**ENTRIES SHOWN:**

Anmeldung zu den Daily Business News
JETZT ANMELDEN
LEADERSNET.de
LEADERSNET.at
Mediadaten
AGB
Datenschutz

**TASK OBJECTIVE:** An exact transcription of the data above is required.

**EXERCISE OUTPUT:**
Anmeldung zu den Daily Business News
JETZT ANMELDEN
LEADERSNET.de
LEADERSNET.at
Mediadaten
AGB
Datenschutz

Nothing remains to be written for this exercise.